**Exercise requirements:** Write out, exactly and in full, the records given below, but not their pictures.

**Records supplied:**
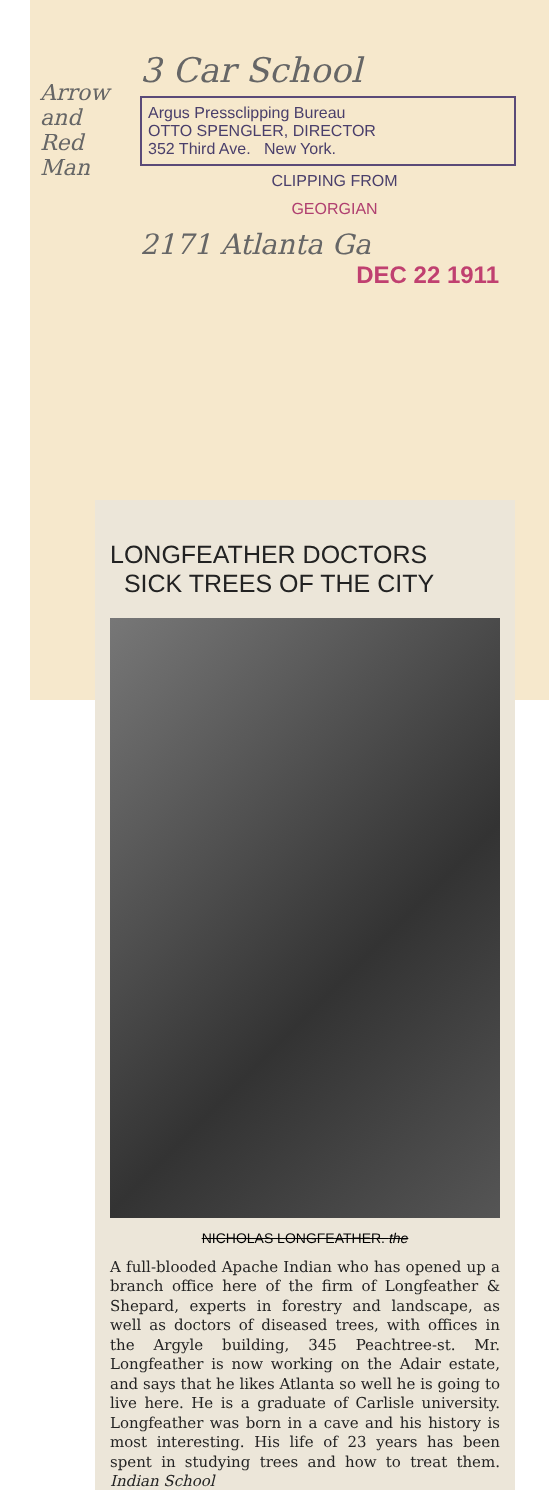Arrow and Red Man
3 Car School
Argus Pressclipping Bureau
OTTO SPENGLER, DIRECTOR
352 Third Ave. New York.
CLIPPING FROM
GEORGIAN
2171 Atlanta Ga
DEC 22 1911
LONGFEATHER DOCTORS
SICK TREES OF THE CITY
NICHOLAS LONGFEATHER. the
A full-blooded Apache Indian who has opened up a branch office here of the firm of Longfeather & Shepard, experts in forestry and landscape, as well as doctors of diseased trees, with offices in the Argyle building, 345 Peachtree-st. Mr. Longfeather is now working on the Adair estate, and says that he likes Atlanta so well he is going to live here. He is a graduate of Carlisle university. Longfeather was born in a cave and his history is most interesting. His life of 23 years has been spent in studying trees and how to treat them. Indian School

**Expected answer:**
Arrow and Red Man
3 Car School
Argus Pressclipping Bureau
OTTO SPENGLER, DIRECTOR
352 Third Ave. New York.
CLIPPING FROM
GEORGIAN
2171 Atlanta Ga
DEC 22 1911
LONGFEATHER DOCTORS
SICK TREES OF THE CITY
NICHOLAS LONGFEATHER. the
A full-blooded Apache Indian who has opened up a branch office here of the firm of Longfeather & Shepard, experts in forestry and landscape, as well as doctors of diseased trees, with offices in the Argyle building, 345 Peachtree-st. Mr. Longfeather is now working on the Adair estate, and says that he likes Atlanta so well he is going to live here. He is a graduate of Carlisle university. Longfeather was born in a cave and his history is most interesting. His life of 23 years has been spent in studying trees and how to treat them. Indian School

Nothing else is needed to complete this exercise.